Wednesday, April 16, 2008

The primacy of learning

I am taking the view more and more that learning is the central thing about business.

What does this mean?

First, learning by itself is not that meaningful. It is learning combined with action. And then that simple seeming dichotomy (between thinking and action) is really not so simple; for example, one of the best ways to learn is to take action and inspect the results.

But is we stick with the simple dichotomy, we want more and faster cycles of thinking and action. Learn, act. Learn, act. (A slightly modified version of the Deming cycle.)

So, in business, my bias is that the key action is providing the best solution you can to the customer's (customers') problem. And learning, in various ways, makes those actions better.

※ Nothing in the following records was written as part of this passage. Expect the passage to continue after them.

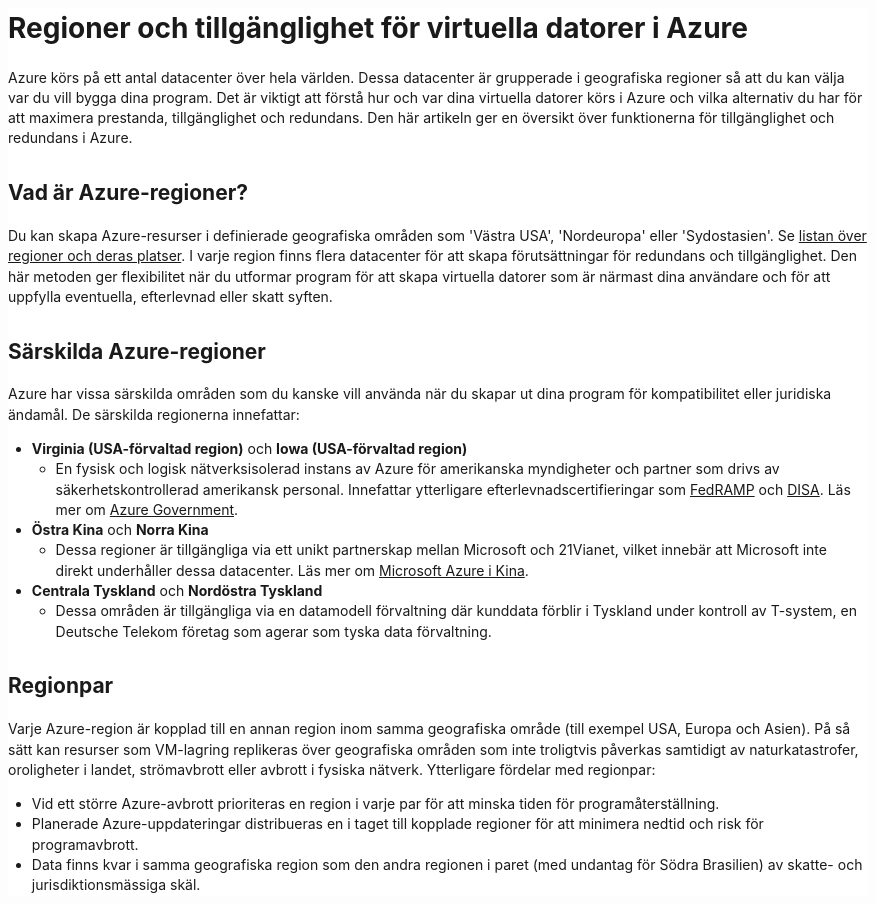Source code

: # <a name="regions-and-availability-for-virtual-machines-in-azure"></a>Regioner och tillgänglighet för virtuella datorer i Azure
Azure körs på ett antal datacenter över hela världen. Dessa datacenter är grupperade i geografiska regioner så att du kan välja var du vill bygga dina program. Det är viktigt att förstå hur och var dina virtuella datorer körs i Azure och vilka alternativ du har för att maximera prestanda, tillgänglighet och redundans. Den här artikeln ger en översikt över funktionerna för tillgänglighet och redundans i Azure.

## <a name="what-are-azure-regions"></a>Vad är Azure-regioner?
Du kan skapa Azure-resurser i definierade geografiska områden som 'Västra USA', 'Nordeuropa' eller 'Sydostasien'. Se [listan över regioner och deras platser](https://azure.microsoft.com/regions/). I varje region finns flera datacenter för att skapa förutsättningar för redundans och tillgänglighet. Den här metoden ger flexibilitet när du utformar program för att skapa virtuella datorer som är närmast dina användare och för att uppfylla eventuella, efterlevnad eller skatt syften.

## <a name="special-azure-regions"></a>Särskilda Azure-regioner
Azure har vissa särskilda områden som du kanske vill använda när du skapar ut dina program för kompatibilitet eller juridiska ändamål. De särskilda regionerna innefattar:

* **Virginia (USA-förvaltad region)** och **Iowa (USA-förvaltad region)**
  * En fysisk och logisk nätverksisolerad instans av Azure för amerikanska myndigheter och partner som drivs av säkerhetskontrollerad amerikansk personal. Innefattar ytterligare efterlevnadscertifieringar som [FedRAMP](https://www.microsoft.com/en-us/TrustCenter/Compliance/FedRAMP) och [DISA](https://www.microsoft.com/en-us/TrustCenter/Compliance/DISA). Läs mer om [Azure Government](https://azure.microsoft.com/features/gov/).
* **Östra Kina** och **Norra Kina**
  * Dessa regioner är tillgängliga via ett unikt partnerskap mellan Microsoft och 21Vianet, vilket innebär att Microsoft inte direkt underhåller dessa datacenter. Läs mer om [Microsoft Azure i Kina](http://www.windowsazure.cn/).
* **Centrala Tyskland** och **Nordöstra Tyskland**
  * Dessa områden är tillgängliga via en datamodell förvaltning där kunddata förblir i Tyskland under kontroll av T-system, en Deutsche Telekom företag som agerar som tyska data förvaltning.

## <a name="region-pairs"></a>Regionpar
Varje Azure-region är kopplad till en annan region inom samma geografiska område (till exempel USA, Europa och Asien). På så sätt kan resurser som VM-lagring replikeras över geografiska områden som inte troligtvis påverkas samtidigt av naturkatastrofer, oroligheter i landet, strömavbrott eller avbrott i fysiska nätverk. Ytterligare fördelar med regionpar:

* Vid ett större Azure-avbrott prioriteras en region i varje par för att minska tiden för programåterställning. 
* Planerade Azure-uppdateringar distribueras en i taget till kopplade regioner för att minimera nedtid och risk för programavbrott.
* Data finns kvar i samma geografiska region som den andra regionen i paret (med undantag för Södra Brasilien) av skatte- och jurisdiktionsmässiga skäl.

And since the customers are always changing and their problems are changing every minute, there is much to learn. So, what do we need to learn?
  • what the customer's problem really is (now) (which means walking in their moccasins)
  • what they want as a solution
  • who we (the solution providers) are, and what we are capable of (now)
  • how are proposed solution fits into the context of the firm and of society (eg, can we pay our shareholders a good return)
  • what technology we should use and how to get the most out of it
  • how all the changes in people, business, technology and society are affecting this situation (both at micro and macro levels)
  • how to prioritize the things we need to learn now
My premise is that if we consider learning primary, how we organize people and how we do work changes. But I find, even though I have had this thought before (that learning is primary), it has not yet affected my work and my thinking nearly as much as it should.

The team that learns the fastest wins.

To me, this connects to ideas about the Knowledge-Creating Company and to the concept of Ba.

What do you think about all this? Is learning a key principle as you use Agile to produce customer solutions?